Open-air burning at former Juliet Army Ammo Plant in Illinois
“EPA has had a long overdue obligation to review and revise the regulation, and although it’s acknowledged the need to revise the regulation . . . this isn’t the first time EPA says it’s [going to] have to push the date back,” Earthjustice attorney Chau said.
And Laura Olah, who signed the Senate letter on behalf of Wisconsin-based Citizens for Safe Water Around Badger (CSWAB), said that she is “discouraged” and “very concerned about further delays” following the officials’ remarks, arguing in particular that there has already been extensive study of substitutes for OB/OD.
“EPA should have been pushing hard for alternatives,” she says, adding that it has instead allowed an “interim period” where it is still issuing permits for the military to continue OB/OD even while crafting potential restrictions.
“These permits last for ten years.
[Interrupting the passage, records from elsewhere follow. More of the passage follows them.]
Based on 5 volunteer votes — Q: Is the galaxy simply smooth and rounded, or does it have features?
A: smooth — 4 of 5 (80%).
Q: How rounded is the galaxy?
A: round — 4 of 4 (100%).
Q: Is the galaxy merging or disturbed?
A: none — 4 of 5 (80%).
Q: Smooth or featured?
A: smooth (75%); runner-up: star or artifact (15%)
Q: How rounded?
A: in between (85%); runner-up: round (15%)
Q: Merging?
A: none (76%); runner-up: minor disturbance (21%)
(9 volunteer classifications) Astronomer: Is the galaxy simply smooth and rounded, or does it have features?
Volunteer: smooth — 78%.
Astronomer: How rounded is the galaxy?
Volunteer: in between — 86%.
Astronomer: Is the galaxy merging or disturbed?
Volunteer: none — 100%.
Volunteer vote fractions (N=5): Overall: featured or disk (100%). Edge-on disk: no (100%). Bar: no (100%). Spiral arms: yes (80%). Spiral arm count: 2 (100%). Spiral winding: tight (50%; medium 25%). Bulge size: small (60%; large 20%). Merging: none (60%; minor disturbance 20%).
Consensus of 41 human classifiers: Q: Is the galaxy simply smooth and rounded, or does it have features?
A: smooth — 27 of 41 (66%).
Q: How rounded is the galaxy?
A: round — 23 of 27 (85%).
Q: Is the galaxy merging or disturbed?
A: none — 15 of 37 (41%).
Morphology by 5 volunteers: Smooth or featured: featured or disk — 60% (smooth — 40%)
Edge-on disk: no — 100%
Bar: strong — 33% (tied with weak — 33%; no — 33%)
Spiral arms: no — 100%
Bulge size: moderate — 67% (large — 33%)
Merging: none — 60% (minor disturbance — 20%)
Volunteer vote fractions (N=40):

And the technologies are available now,” she says.
She adds that DOD has argued that OB/OD is cheaper than alternative technologies, but says that claim ignores the heavy costs of cleanup. She pointed to the Badger Army Ammunition Plant where groundwater remediation has cost about $250 million. “[T]he groundwater extraction system cost [about] a million dollars a year just to operate, and we still have explosive contamination in groundwater that’s unsafe and [puts] people [at] risk,” she says.
“Further delay is just impossible to live with, because safer alternative technologies have been around for decades,” Olah says. “It’s only going to move forward if we ban it.”
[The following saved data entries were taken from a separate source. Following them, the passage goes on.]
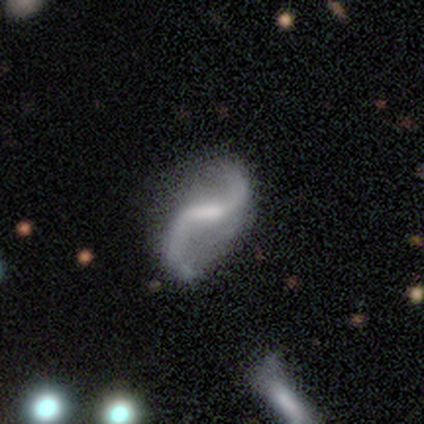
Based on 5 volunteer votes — Smooth or featured? 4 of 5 (80%) said featured or disk. Edge-on disk? 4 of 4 (100%) said no. Bar? 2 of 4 (50%, tied with no) said weak. Spiral arms? 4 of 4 (100%) said yes. Spiral winding? 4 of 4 (100%) said loose. Spiral arm count? 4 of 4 (100%) said 2. Bulge size? 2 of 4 (50%) said small. Merging? 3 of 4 (75%) said none.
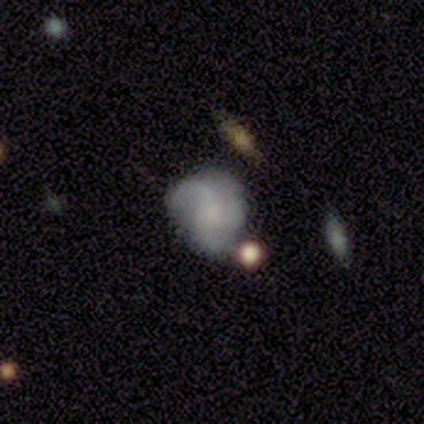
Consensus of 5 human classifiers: Q: Smooth or featured?
A: featured or disk (60%); runner-up: smooth (40%)
Q: Edge-on disk?
A: no (100%)
Q: Bar?
A: no (100%)
Q: Spiral arms?
A: no (67%); runner-up: yes (33%)
Q: Bulge size?
A: moderate (33%); tied with: small (33%); none (33%)
Q: Merging?
A: none (60%); runner-up: minor disturbance (20%)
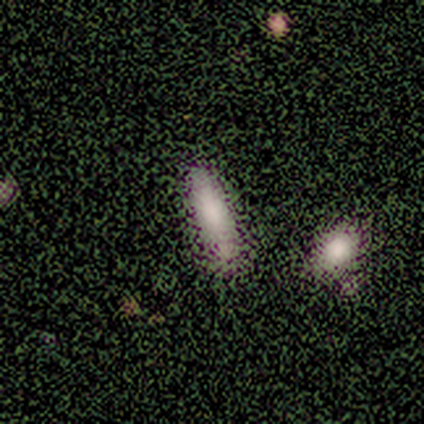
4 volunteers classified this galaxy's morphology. smooth-or-featured: smooth: 75% | star or artifact: 25% | featured or disk: 0%
  how-rounded: in between: 67% | cigar-shaped: 33% | round: 0%
  merging: none: 67% | merger: 33% | minor disturbance: 0% | major disturbance: 0%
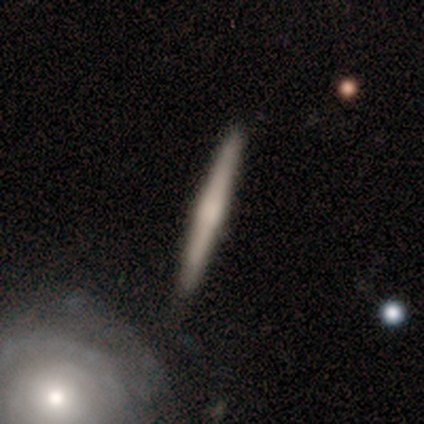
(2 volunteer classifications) Volunteers were most divided on "smooth or featured" (2-way tie): smooth: 50%, featured or disk: 50%, star or artifact: 0%. More confident: how rounded — cigar-shaped (100%); merging — none (100%).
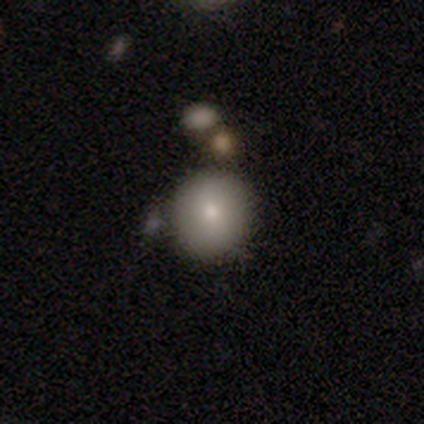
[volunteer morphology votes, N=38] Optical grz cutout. It shows a smooth galaxy with no disk features (76%) that is round (97%). Merging: none (79%).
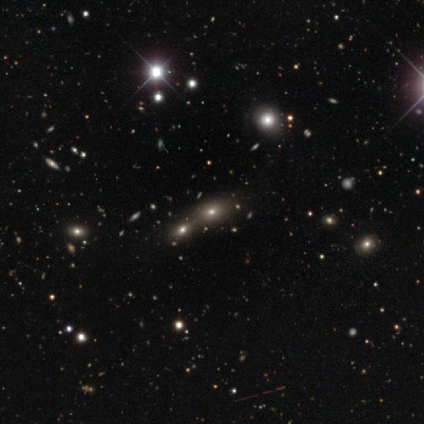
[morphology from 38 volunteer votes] Smooth or featured? smooth (55%)
How rounded? in between (71%)
Merging? merger (48%)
She also noted that OB/OD has been linked to per- and polyfluoroalkyl substances (PFAS) contamination, since when incineration does not destroy the chemicals, they “just get thrown up into the air and settled on surface water, which accumulates in fish and people.”
PFAS “[don’t] even respond to hazardous waste incineration, and it’s highly mobile. It certainly doesn’t burn in an open fire, all it does is disperse it,” she says.